_EXERCISE_
Below this sentence is a listing; return exactly its lines from the one with "(3,3'-diaminobenzidine) immunohistochemical staining" to the one with "(IHC) micrograph of", both kept, and nothing more.

--- START ---

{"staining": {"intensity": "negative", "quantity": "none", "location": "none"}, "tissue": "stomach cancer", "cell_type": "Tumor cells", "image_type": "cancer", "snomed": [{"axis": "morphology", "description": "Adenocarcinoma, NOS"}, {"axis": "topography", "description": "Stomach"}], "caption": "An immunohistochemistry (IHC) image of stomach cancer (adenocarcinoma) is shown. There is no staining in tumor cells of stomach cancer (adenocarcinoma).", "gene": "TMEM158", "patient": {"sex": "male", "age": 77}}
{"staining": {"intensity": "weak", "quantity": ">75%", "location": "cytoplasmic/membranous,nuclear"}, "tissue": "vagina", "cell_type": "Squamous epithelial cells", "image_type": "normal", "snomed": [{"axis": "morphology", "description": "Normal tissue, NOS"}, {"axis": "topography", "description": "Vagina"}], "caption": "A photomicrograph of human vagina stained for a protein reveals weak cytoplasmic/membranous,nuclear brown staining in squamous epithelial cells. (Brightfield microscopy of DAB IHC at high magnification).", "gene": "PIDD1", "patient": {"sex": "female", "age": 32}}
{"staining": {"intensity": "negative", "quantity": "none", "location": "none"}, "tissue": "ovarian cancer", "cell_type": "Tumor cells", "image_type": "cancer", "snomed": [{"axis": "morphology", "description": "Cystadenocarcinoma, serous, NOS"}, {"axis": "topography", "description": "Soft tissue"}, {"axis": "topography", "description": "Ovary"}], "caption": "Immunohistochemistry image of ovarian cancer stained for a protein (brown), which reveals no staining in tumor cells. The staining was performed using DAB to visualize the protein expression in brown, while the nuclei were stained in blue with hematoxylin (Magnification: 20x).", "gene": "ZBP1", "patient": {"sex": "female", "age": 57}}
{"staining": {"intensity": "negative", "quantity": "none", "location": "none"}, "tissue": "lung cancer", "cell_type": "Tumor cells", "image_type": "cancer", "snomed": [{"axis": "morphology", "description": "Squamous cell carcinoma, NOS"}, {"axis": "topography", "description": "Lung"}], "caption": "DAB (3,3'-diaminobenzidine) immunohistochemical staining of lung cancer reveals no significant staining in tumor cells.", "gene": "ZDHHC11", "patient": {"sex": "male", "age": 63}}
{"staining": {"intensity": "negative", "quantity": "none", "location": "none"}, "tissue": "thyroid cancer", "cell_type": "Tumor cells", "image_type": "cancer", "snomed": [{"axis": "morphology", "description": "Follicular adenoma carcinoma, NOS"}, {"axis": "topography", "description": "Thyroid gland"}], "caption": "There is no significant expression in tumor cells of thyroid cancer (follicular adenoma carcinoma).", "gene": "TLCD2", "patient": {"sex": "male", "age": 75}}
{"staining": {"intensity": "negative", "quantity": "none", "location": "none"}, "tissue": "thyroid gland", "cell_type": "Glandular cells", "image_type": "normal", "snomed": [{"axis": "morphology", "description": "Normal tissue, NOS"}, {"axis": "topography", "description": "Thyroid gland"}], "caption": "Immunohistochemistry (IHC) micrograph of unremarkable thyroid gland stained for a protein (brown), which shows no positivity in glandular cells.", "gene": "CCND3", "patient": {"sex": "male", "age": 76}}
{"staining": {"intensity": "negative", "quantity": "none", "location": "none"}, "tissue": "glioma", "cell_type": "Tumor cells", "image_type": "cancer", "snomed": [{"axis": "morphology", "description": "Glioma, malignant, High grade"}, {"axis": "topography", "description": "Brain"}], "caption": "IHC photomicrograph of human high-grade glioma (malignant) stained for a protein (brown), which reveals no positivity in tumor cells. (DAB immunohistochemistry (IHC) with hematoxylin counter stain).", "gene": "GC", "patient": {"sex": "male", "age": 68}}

--- END ---

_TASK RESULT_
{"staining": {"intensity": "negative", "quantity": "none", "location": "none"}, "tissue": "lung cancer", "cell_type": "Tumor cells", "image_type": "cancer", "snomed": [{"axis": "morphology", "description": "Squamous cell carcinoma, NOS"}, {"axis": "topography", "description": "Lung"}], "caption": "DAB (3,3'-diaminobenzidine) immunohistochemical staining of lung cancer reveals no significant staining in tumor cells.", "gene": "ZDHHC11", "patient": {"sex": "male", "age": 63}}
{"staining": {"intensity": "negative", "quantity": "none", "location": "none"}, "tissue": "thyroid cancer", "cell_type": "Tumor cells", "image_type": "cancer", "snomed": [{"axis": "morphology", "description": "Follicular adenoma carcinoma, NOS"}, {"axis": "topography", "description": "Thyroid gland"}], "caption": "There is no significant expression in tumor cells of thyroid cancer (follicular adenoma carcinoma).", "gene": "TLCD2", "patient": {"sex": "male", "age": 75}}
{"staining": {"intensity": "negative", "quantity": "none", "location": "none"}, "tissue": "thyroid gland", "cell_type": "Glandular cells", "image_type": "normal", "snomed": [{"axis": "morphology", "description": "Normal tissue, NOS"}, {"axis": "topography", "description": "Thyroid gland"}], "caption": "Immunohistochemistry (IHC) micrograph of unremarkable thyroid gland stained for a protein (brown), which shows no positivity in glandular cells.", "gene": "CCND3", "patient": {"sex": "male", "age": 76}}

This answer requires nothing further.